There's questions aplenty when the Cowboys made McGovern the 90th overall pick in the 2019 NFL Draft. With Pro Bowlers all over the line, where would they find a spot for the Penn State star?

Funny how these things have a way of working themselves out.

The Cowboys' logic at the time was that McGovern was simply too good to pass on the value – and now that will be put to the test. During the pre-draft process, he was noted for his power, but he lost his entire rookie season due to a pectoral injury suffered during the offseason program.

McGovern will be ready to go for this year's offseason program, and now feels like the perfect time to point out that he started 14 games at center during his Penn State career. The Nittany Lions asked him to play the entire 2017 season at center before he ultimately switched to right guard for his junior season.
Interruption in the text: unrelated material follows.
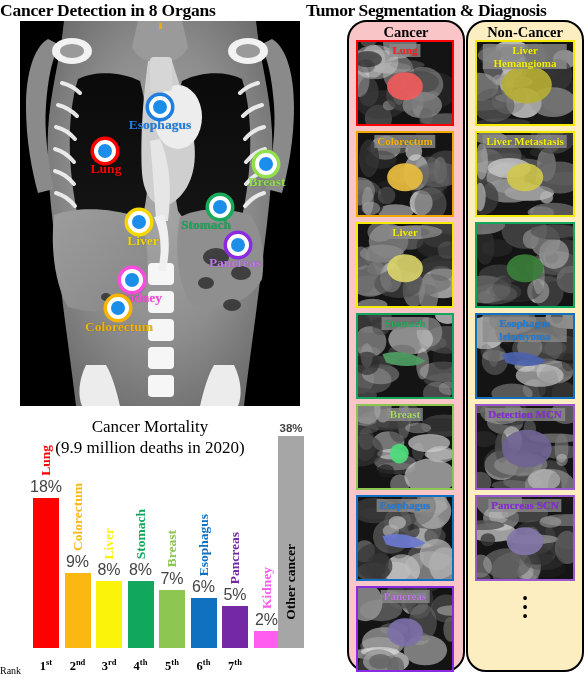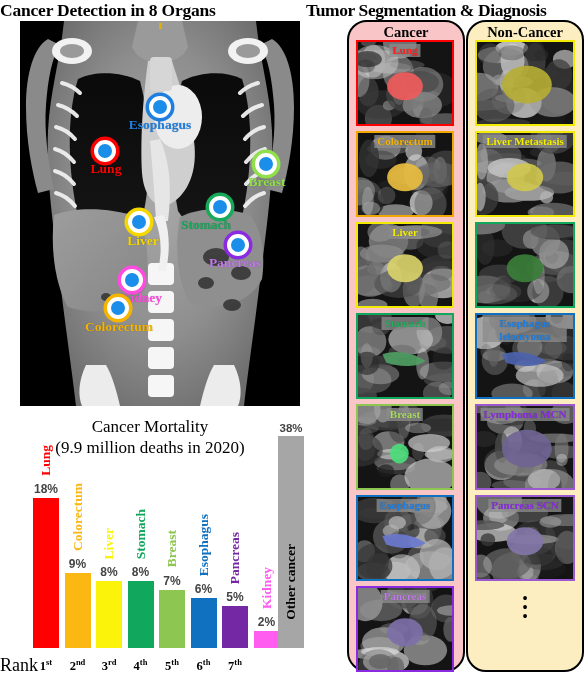"Liver Hemangioma" div.case-caption { html: none -> <div>Liver Hemangioma</div> }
During the limited work he did get last offseason, the Cowboys allowed him to get reps at center on at least a couple occasions.
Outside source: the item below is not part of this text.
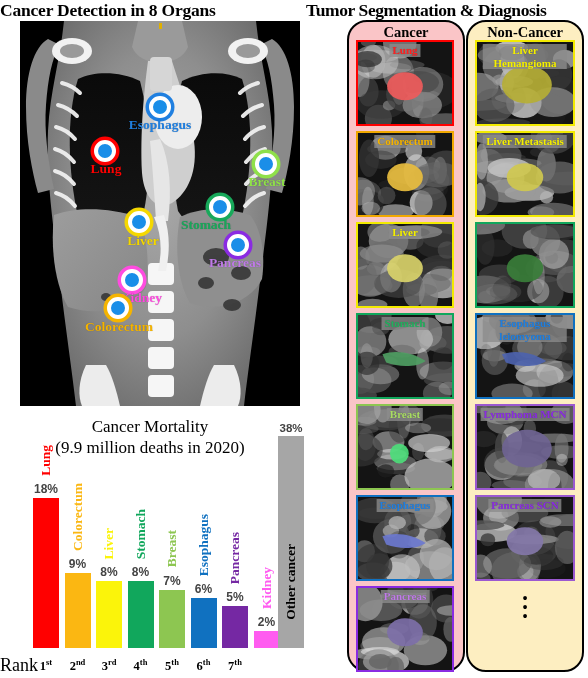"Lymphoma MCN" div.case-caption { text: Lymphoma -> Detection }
Only time will tell what the Cowboys' new coaching staff opts to do with him, but he does have experience at the position.

Connor Williams

It sounds a bit crazy, but it's at least worth talking about.

Officially, he has never played the position. Williams was an All-American left tackle at Texas, and he has primarily played left guard since he was drafted in 2018.
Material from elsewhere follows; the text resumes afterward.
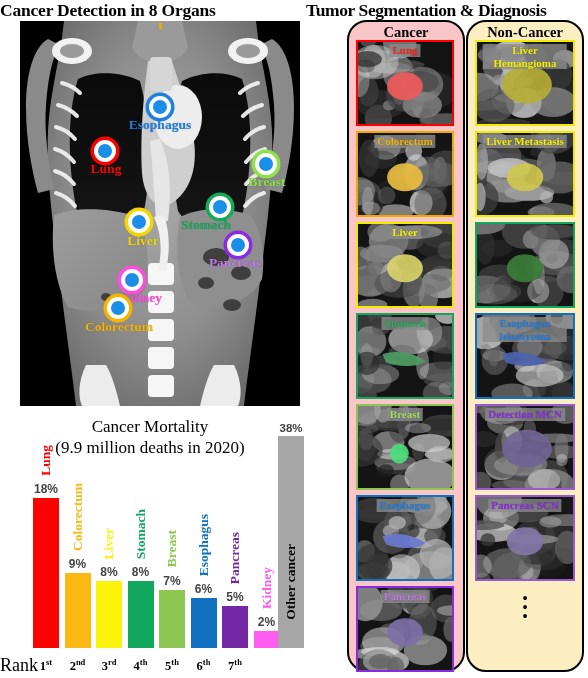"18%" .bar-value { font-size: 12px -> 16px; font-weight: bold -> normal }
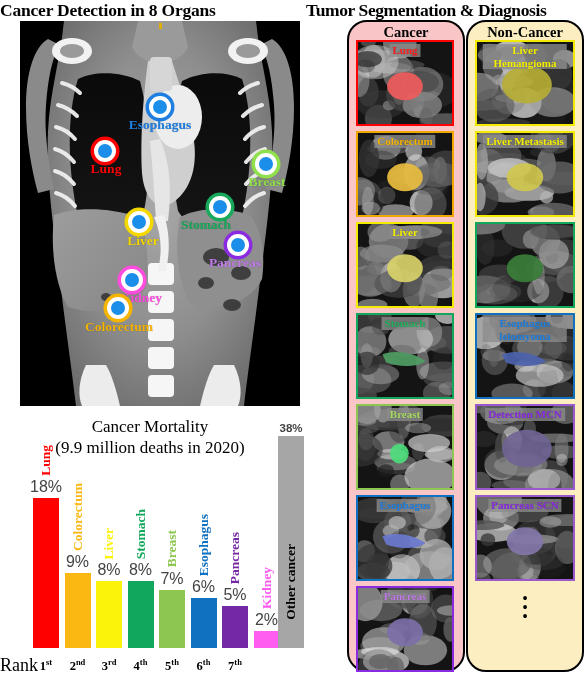"Rank" #rank-axis-label { font-size: 18px -> 10px }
That said, one of his strengths as a draft prospect was his versatility. At his college Pro Day, scouts worked Williams at every offensive line position – including some reps snapping the ball. Cowboys owner/general manager Jerry Jones has been on the record saying the front office thinks Williams can play every spot along the line, including center.

To this point in his career, the biggest knock on Williams' game has been a lack of power, which is something that's hard to hide at the guard position. What Williams does possess, though, is a high football IQ, which could help him transition to the center spot.

It sounds strange, but it's something to consider while we wait for the Cowboys to be able to take the practice field again.

Adam Redmond

The Cowboys picked up the option on Redmond's contract a week prior to the start of free agency, and they were smart for doing so.

As noted above, the Harvard grad has never started an NFL game at center, but he does have experience playing the position. He played all over the offensive line during his Harvard career, but he settled into the center role during his final season.

Since going undrafted in 2016, he has bounced between center and guard. The Cowboys claimed him off waivers in 2018, and he made 10 appearances – all of that work coming at guard. In 2019, he was a regular feature on the game day inactives list, and he was eventually sent to injured reserve.

With so few snaps to judge off of, it's understandable that Redmond gets lost in the shuffle. But the Cowboys clearly retained him for a reason. Perhaps Frederick's departure will provide an opportunity for him to flourish in a new position.